Dalam pertemuan Fast Track Cities, minggu lalu di London, banyak kota melaporkan keberhasilan mereka dalam cakupan obat ARV hingga 90 persen seperti London, Amsterdam, Manchester, dan Brighton.
Berdasarkan data yang dilaporkan kepada UNAIDS, ada 16 kota yang mencapai target 90 persen. Bahkan, India telah memberikan obat ARV kepada 1,2 juta ODHA, dan Kamboja mencapai target 90 persen dengan memberikan ARV kepada 62.000 ODHA dari 67.000 ODHA di negaranya.

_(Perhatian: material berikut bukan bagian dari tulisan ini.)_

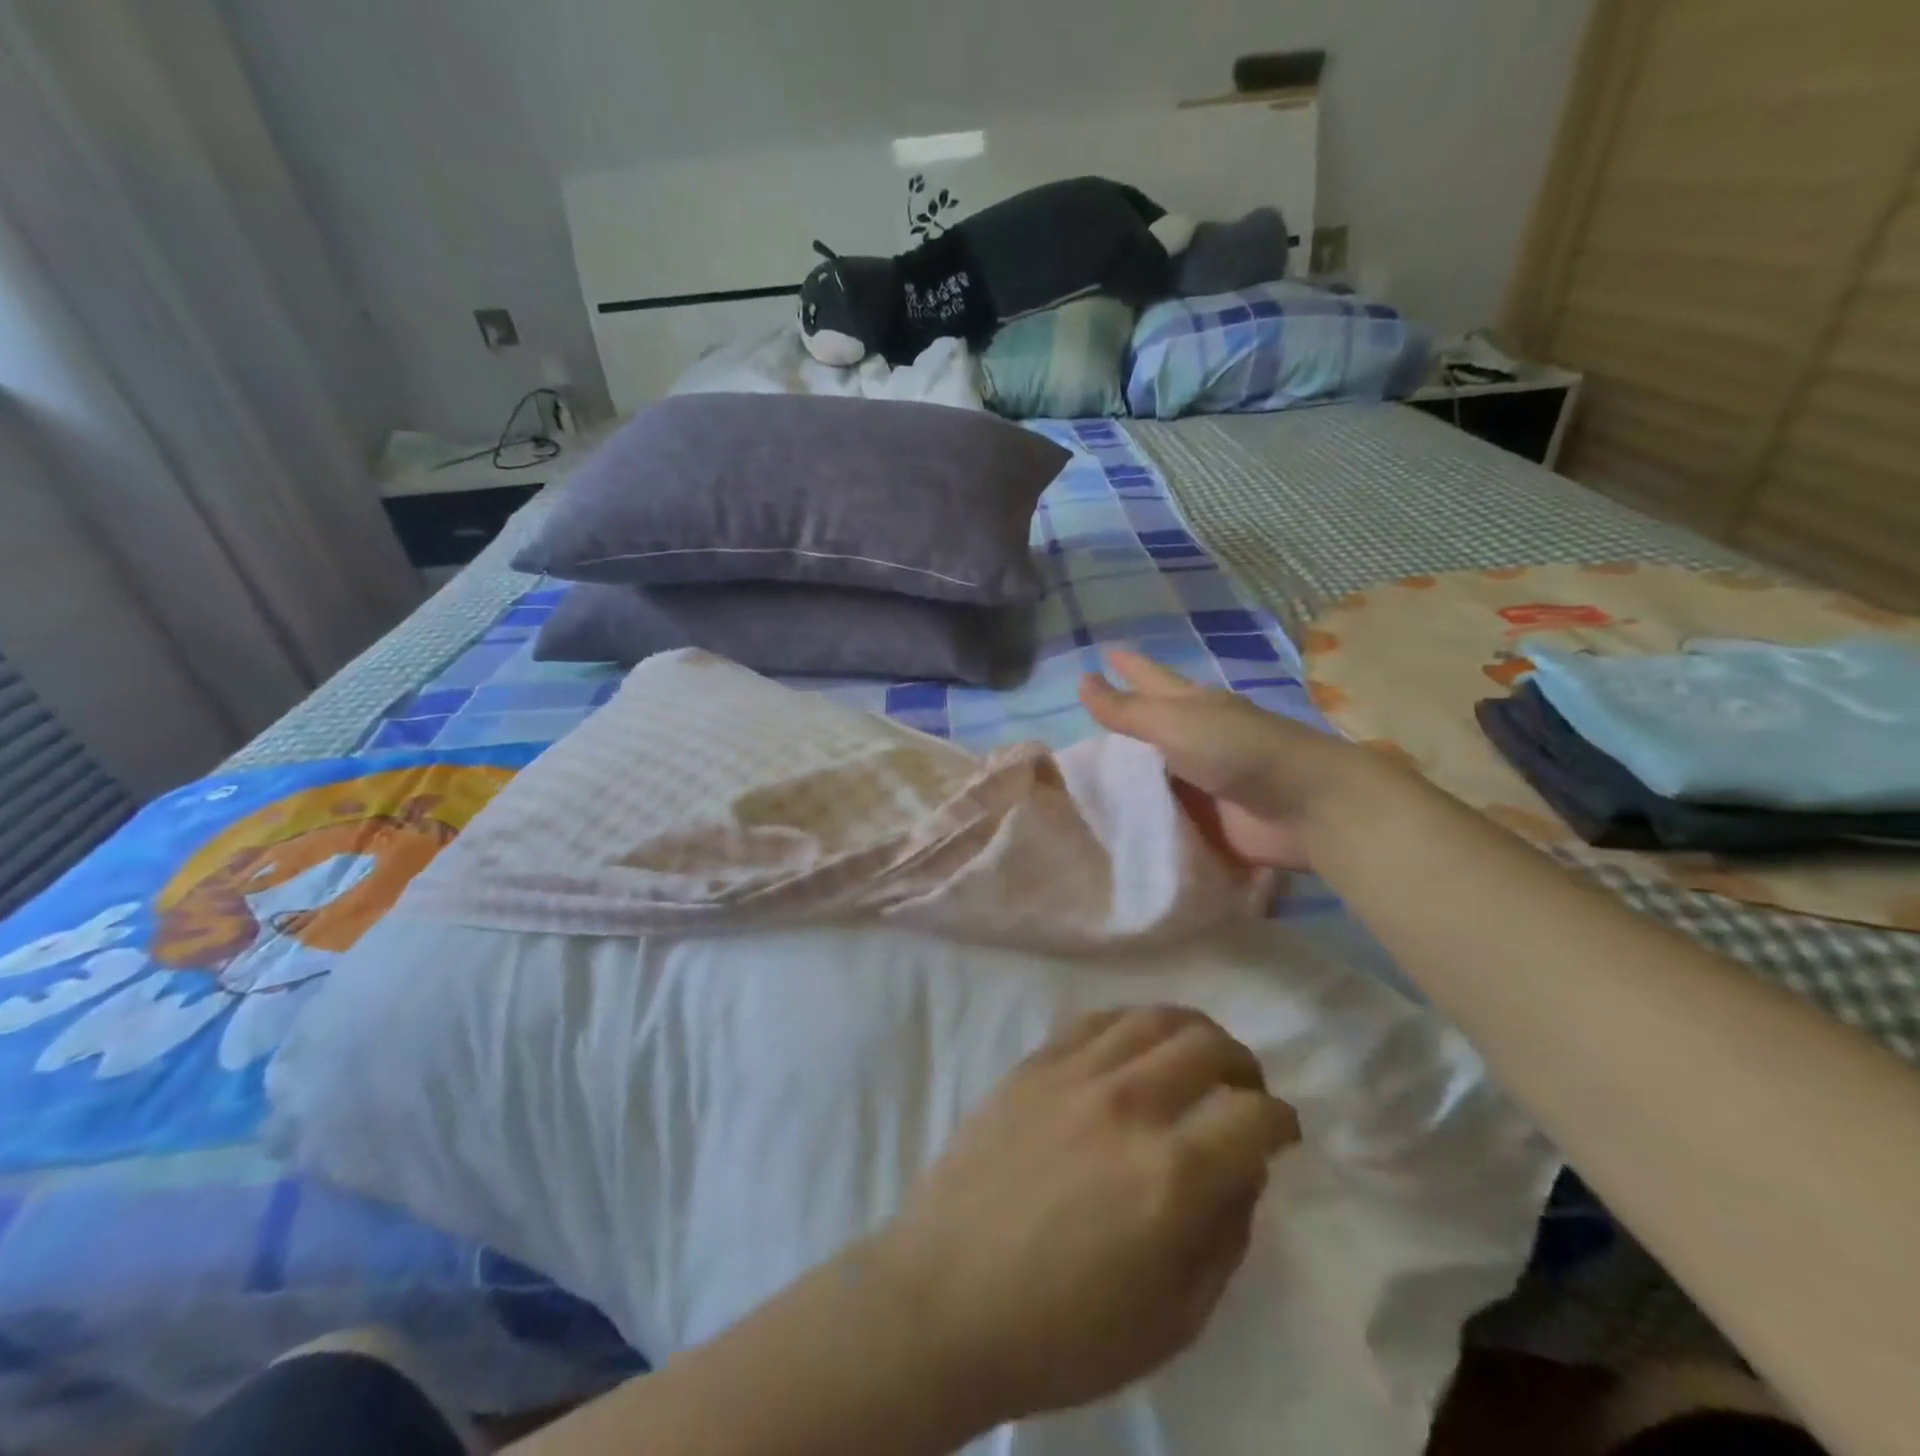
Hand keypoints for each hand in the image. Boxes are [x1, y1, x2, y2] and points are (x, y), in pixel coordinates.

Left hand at [864, 1006, 1300, 1423]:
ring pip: (1152, 1018)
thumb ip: (1223, 1238)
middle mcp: (1128, 1104)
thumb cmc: (1062, 1331)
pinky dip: (1131, 1023)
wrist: (946, 1297)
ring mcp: (1074, 1074)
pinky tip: (1134, 1045)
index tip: (1281, 1132)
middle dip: (1242, 1064)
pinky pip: (1095, 1020)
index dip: (1281, 1121)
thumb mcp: (1172, 1320)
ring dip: (1191, 1031)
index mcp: (1171, 1175)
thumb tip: (1244, 1171)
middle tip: (1244, 1089)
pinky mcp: (1034, 1064)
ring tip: (1197, 1055)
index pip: (1254, 1117)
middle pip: (1208, 1045)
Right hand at [1080, 649, 1365, 871]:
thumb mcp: (1175, 724)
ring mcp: (1201, 782)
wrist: (1304, 807)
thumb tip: (1081, 681)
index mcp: (1191, 707)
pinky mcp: (1205, 821)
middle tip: (1079, 727)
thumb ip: (1127, 711)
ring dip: (1124, 779)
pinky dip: (1140, 817)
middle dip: (1121, 726)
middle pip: (1150, 729)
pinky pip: (1162, 816)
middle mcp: (1195, 740)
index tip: (1104, 653)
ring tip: (1081, 782)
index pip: (1150, 680)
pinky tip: (1110, 824)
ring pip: (1152, 775)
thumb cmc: (1238, 751)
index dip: (1129, 668)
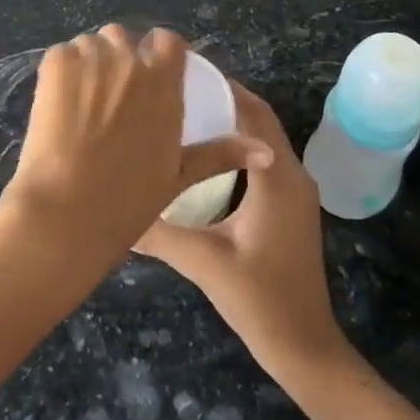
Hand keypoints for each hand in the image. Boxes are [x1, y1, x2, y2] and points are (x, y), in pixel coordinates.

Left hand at [0, 26, 270, 272]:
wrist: (67, 210)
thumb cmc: (129, 199)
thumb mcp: (180, 174)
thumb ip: (221, 153)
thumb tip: (265, 151)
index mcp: (164, 81)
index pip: (167, 40)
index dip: (157, 54)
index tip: (149, 76)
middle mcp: (131, 60)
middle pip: (124, 38)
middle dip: (119, 58)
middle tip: (109, 97)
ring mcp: (91, 57)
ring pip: (92, 44)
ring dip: (90, 62)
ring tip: (82, 101)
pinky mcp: (56, 62)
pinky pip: (63, 53)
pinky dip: (62, 71)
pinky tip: (59, 103)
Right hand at [134, 82, 348, 379]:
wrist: (304, 347)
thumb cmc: (259, 300)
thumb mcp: (203, 262)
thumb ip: (159, 231)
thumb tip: (115, 208)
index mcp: (277, 178)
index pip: (253, 113)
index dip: (224, 87)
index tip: (185, 73)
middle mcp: (292, 175)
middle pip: (261, 119)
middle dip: (225, 98)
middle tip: (179, 88)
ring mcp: (295, 191)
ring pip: (264, 138)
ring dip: (234, 119)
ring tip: (188, 111)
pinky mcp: (290, 206)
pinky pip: (266, 158)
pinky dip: (241, 144)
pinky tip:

Pemerintahan Jokowi dalam rancangan teknokratik RPJMN 2019-2024 memberikan target penurunan angka insiden penularan HIV baru dari 0,24 persen menjadi 0,18 persen.
"Kami yakin Indonesia akan gagal mencapai target RPJMN yaitu penurunan angka penularan HIV jika berkaca pada buruknya cakupan pengobatan ARV sekarang," kata Sabam.
Untuk itu, pemerintah harus segara melakukan audit program jika masih ingin berada di jalur dalam mencapai target RPJMN mendatang. Terhadap pemerintah baru yang nanti akan dibentuk, IAC mengimbau Menteri Kesehatan segera melakukan audit menyeluruh terhadap program penanggulangan AIDS.